## Problem description
What is needed is a word-for-word copy of the records below.

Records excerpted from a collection
--

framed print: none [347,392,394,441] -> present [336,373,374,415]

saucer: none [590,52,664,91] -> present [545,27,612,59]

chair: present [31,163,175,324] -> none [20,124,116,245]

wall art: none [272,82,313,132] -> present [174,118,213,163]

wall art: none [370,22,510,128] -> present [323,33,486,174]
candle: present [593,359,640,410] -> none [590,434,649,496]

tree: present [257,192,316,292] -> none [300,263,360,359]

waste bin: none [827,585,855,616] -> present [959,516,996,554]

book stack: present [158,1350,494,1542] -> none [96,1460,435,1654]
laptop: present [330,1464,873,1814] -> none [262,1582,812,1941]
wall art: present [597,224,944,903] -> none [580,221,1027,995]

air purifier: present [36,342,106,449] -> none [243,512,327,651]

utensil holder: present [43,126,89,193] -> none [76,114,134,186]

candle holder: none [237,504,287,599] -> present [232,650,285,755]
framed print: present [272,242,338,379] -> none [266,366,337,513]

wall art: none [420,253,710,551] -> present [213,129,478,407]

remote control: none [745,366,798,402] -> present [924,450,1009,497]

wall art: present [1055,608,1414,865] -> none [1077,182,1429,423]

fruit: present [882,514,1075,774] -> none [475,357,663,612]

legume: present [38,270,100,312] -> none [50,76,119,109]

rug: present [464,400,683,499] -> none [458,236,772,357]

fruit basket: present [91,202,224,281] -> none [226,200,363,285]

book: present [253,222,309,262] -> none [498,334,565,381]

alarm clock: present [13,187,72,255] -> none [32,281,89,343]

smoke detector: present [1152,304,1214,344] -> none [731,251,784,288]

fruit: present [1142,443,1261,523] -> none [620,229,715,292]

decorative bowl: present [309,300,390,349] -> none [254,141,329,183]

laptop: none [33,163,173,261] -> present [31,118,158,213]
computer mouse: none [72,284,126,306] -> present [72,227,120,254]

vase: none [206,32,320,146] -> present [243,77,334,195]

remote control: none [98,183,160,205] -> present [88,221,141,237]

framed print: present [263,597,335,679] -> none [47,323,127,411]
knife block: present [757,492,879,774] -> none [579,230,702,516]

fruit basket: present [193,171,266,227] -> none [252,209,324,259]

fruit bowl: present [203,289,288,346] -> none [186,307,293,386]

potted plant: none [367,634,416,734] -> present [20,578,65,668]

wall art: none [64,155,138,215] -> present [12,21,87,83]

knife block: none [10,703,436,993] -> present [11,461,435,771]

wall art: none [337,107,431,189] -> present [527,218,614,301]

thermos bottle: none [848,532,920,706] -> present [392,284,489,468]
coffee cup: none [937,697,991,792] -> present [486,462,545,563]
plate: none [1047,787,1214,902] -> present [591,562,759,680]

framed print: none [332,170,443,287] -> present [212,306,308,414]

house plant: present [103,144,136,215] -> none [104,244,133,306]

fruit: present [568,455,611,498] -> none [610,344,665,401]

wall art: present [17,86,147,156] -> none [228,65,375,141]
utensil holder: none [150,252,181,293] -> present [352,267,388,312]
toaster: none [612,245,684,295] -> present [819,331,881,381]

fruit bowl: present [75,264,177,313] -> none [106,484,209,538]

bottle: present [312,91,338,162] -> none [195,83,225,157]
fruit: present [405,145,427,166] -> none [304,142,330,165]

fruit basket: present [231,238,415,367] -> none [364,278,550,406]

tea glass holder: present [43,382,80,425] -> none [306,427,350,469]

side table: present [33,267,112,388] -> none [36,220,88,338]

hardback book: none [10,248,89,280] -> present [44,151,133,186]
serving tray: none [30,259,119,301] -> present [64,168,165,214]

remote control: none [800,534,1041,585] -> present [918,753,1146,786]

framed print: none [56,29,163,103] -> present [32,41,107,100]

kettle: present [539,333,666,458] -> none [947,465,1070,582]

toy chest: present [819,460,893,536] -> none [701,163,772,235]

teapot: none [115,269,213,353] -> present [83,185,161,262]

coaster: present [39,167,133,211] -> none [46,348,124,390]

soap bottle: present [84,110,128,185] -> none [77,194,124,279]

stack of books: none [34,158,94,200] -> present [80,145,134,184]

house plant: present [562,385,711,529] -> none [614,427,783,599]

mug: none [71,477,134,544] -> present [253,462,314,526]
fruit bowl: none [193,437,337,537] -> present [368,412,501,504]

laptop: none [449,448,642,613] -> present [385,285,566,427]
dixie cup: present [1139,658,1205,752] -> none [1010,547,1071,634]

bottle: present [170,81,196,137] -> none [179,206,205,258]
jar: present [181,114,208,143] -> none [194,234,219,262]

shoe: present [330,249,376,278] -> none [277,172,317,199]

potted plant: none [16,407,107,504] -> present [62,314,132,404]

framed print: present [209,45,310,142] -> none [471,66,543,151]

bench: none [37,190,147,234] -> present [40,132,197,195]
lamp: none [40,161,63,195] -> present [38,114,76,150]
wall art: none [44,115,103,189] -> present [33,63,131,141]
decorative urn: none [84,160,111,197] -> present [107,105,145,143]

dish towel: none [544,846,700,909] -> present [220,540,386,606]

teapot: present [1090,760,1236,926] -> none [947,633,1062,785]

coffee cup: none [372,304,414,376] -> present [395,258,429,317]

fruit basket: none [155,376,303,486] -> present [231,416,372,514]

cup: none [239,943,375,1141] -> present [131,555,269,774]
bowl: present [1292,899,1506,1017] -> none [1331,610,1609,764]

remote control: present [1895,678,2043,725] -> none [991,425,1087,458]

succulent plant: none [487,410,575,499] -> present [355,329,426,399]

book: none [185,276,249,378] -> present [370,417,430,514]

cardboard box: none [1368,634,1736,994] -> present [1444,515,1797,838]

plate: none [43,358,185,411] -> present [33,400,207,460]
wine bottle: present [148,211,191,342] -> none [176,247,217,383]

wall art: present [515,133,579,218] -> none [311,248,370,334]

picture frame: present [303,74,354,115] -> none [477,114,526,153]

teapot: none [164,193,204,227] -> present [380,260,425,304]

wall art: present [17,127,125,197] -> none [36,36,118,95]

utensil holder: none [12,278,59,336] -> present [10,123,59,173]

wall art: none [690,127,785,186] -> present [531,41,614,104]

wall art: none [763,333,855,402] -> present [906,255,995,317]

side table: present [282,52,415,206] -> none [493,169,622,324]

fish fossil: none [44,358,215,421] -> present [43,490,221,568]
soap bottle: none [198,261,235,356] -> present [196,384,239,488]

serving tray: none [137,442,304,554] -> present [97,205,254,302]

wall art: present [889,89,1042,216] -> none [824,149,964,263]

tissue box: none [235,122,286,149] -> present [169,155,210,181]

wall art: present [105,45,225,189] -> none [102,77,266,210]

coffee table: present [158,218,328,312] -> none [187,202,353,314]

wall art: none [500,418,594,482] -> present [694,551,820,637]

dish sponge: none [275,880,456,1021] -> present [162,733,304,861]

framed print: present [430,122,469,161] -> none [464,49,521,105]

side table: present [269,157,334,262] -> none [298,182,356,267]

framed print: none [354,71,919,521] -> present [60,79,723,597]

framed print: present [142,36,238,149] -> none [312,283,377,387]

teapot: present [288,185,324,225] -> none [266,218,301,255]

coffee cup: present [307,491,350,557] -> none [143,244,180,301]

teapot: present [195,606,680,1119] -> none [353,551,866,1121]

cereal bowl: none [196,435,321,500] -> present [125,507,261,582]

--

## Result
framed print: none [347,392,394,441] -> present [336,373,374,415]

saucer: none [590,52,664,91] -> present [545,27,612,59]

chair: present [31,163,175,324] -> none [20,124,116,245]

wall art: none [272,82,313,132] -> present [174,118,213,163]

wall art: none [370,22,510,128] -> present [323,33,486,174]
candle: present [593,359,640,410] -> none [590,434,649,496]

tree: present [257,192,316,292] -> none [300,263,360,359]

waste bin: none [827,585,855,616] -> present [959,516,996,554]

book stack: present [158,1350,494,1542] -> none [96,1460,435,1654]
laptop: present [330,1464,873,1814] -> none [262,1582,812,1941]
wall art: present [597,224,944,903] -> none [580,221,1027,995]

air purifier: present [36,342,106,449] -> none [243,512,327,651]

utensil holder: present [43,126,89,193] -> none [76,114,134,186]

candle holder: none [237,504,287,599] -> present [232,650,285,755]
framed print: present [272,242,338,379] -> none [266,366,337,513]

wall art: none [420,253,710,551] -> present [213,129,478,407]

remote control: none [745,366,798,402] -> present [924,450,1009,497]

wall art: present [1055,608,1414,865] -> none [1077,182,1429,423]

fruit: present [882,514,1075,774] -> none [475,357,663,612]

legume: present [38,270,100,312] -> none [50,76,119,109]

rug: present [464,400,683,499] -> none [458,236,772,357]

fruit basket: present [91,202,224,281] -> none [226,200,363,285]

book: present [253,222,309,262] -> none [498,334,565,381]

alarm clock: present [13,187,72,255] -> none [32,281,89,343]

smoke detector: present [1152,304,1214,344] -> none [731,251,784,288]

fruit: present [1142,443,1261,523] -> none [620,229,715,292]

decorative bowl: present [309,300,390,349] -> none [254,141,329,183]

laptop: none [33,163,173,261] -> present [31,118,158,213]
computer mouse: none [72,284,126,306] -> present [72,227,120,254]

vase: none [206,32,320,146] -> present [243,77,334,195]

remote control: none [98,183,160,205] -> present [88,221,141,237]

framed print: present [263,597,335,679] -> none [47,323,127,411]
knife block: present [757,492,879,774] -> none [579,230,702,516]

fruit basket: present [193,171,266,227] -> none [252,209,324,259]

fruit bowl: present [203,289,288,346] -> none [186,307,293,386]

potted plant: none [367,634,416,734] -> present [20,578,65,668]

wall art: none [64,155,138,215] -> present [12,21,87,83]

knife block: none [10,703,436,993] -> present [11,461,435,771]

wall art: none [337,107,431,189] -> present [527,218,614,301]

thermos bottle: none [848,532,920,706] -> present [392,284,489,468]
coffee cup: none [937,697,991,792] -> present [486,462,545,563]
plate: none [1047,787,1214,902] -> present [591,562,759,680]

framed print: none [332,170,443,287] -> present [212,306,308,414]

house plant: present [103,144,136,215] -> none [104,244,133,306]

fruit: present [568,455,611,498] -> none [610,344,665,401]

wall art: present [17,86,147,156] -> none [228,65,375,141]
utensil holder: none [150,252,181,293] -> present [352,267,388,312]
toaster: none [612,245,684,295] -> present [819,331,881,381]

fruit bowl: present [75,264,177,313] -> none [106,484,209,538]

bottle: present [312,91,338,162] -> none [195,83,225,157]
fruit: present [405,145,427,166] -> none [304,142,330,165]

fruit basket: present [231,238,415,367] -> none [364,278,550,406]

tea glass holder: present [43,382,80,425] -> none [306,427,350,469]

side table: present [33,267,112,388] -> none [36,220,88,338]

hardback book: none [10,248,89,280] -> present [44,151,133,186]
serving tray: none [30,259,119,301] -> present [64,168,165,214]

remote control: none [800,534,1041,585] -> present [918,753,1146,786]

framed print: none [56,29,163,103] -> present [32,41,107,100]

kettle: present [539,333,666,458] -> none [947,465,1070,582]

toy chest: present [819,460,893,536] -> none [701,163,772,235]

teapot: none [115,269,213,353] -> present [83,185,161,262]

coaster: present [39,167,133,211] -> none [46,348,124,390]

soap bottle: present [84,110,128,185] -> none [77,194,124,279]

stack of books: none [34,158,94,200] -> present [80,145,134,184]

house plant: present [562,385,711,529] -> none [614,427,783,599]

mug: none [71,477,134,544] -> present [253,462,314,526]
fruit bowl: none [193,437,337,537] -> present [368,412,501,504]

laptop: none [449,448,642,613] -> present [385,285,566,427]
dixie cup: present [1139,658,1205,752] -> none [1010,547,1071,634]

bottle: present [170,81,196,137] -> none [179,206,205,258]
jar: present [181,114,208,143] -> none [194,234,219,262]

shoe: present [330,249,376,278] -> none [277,172,317,199]

potted plant: none [16,407,107,504] -> present [62,314,132,404]

framed print: present [209,45,310,142] -> none [471,66,543,151]

bench: none [37,190,147,234] -> present [40,132,197,195]
lamp: none [40,161,63,195] -> present [38,114,76,150]
wall art: none [44,115,103,189] -> present [33,63,131,141]
decorative urn: none [84,160,111,197] -> present [107,105,145,143]

dish towel: none [544,846,700,909] -> present [220,540,386,606]

teapot: present [1090,760,1236,926] -> none [947,633,1062,785]

coffee cup: none [372,304,414,376] -> present [395,258,429,317]

fruit basket: none [155,376,303,486] -> present [231,416,372,514]

cup: none [239,943,375,1141] -> present [131,555,269,774]
bowl: present [1292,899,1506,1017] -> none [1331,610,1609,764]

remote control: present [1895,678,2043,725] -> none [991,425,1087,458]

succulent plant: none [487,410,575,499] -> present [355,329,426,399]

book: none [185,276,249,378] -> present [370,417,430,514]

cardboard box: none [1368,634,1736,994] -> present [1444,515,1797,838]

plate: none [43,358,185,411] -> present [33,400,207,460]
wine bottle: present [148,211,191,342] -> none [176,247,217,383]

wall art: present [515,133,579,218] -> none [311,248,370,334]

picture frame: present [303,74,354,115] -> none [477,114,526,153]

teapot: none [164,193,204,227] -> present [380,260,425,304]

wall art: present [17,127,125,197] -> none [36,36,118,95]

utensil holder: none [12,278,59,336] -> present [10,123,59,173]

wall art: none [690,127,785,186] -> present [531,41,614,104]

wall art: none [763,333,855,402] -> present [906,255,995,317]

side table: present [282,52,415,206] -> none [493,169,622,324]

fish fossil: none [44,358,215,421] -> present [43,490,221,568]
soap bottle: none [198,261,235,356] -> present [196,384,239,488]

serving tray: none [137,442,304,554] -> present [97,205,254,302]

wall art: present [889,89,1042,216] -> none [824,149,964,263]

tissue box: none [235,122,286,149] -> present [169,155,210,181]

wall art: present [105,45,225,189] -> none [102,77,266,210]

coffee table: present [158,218,328,312] -> none [187,202,353,314]

wall art: none [500,418,594,482] -> present [694,551,820,637]

dish sponge: none [275,880,456,1021] -> present [162,733,304,861]

framed print: present [430,122,469,161] -> none [464,49,521,105]

side table: present [269,157,334,262] -> none [298,182,356,267]

framed print: none [354,71,919,521] -> present [60,79,723,597]

framed print: present [142,36,238,149] -> none [312,283,377,387]

teapot: present [288,185,324,225] -> none [266,218,301,255]

coffee cup: present [307,491,350,557] -> none [143,244,180,301]

teapot: present [195,606,680,1119] -> none [353,551,866,1121]

cereal bowl: none [196,435,321,500] -> present [125,507,261,582]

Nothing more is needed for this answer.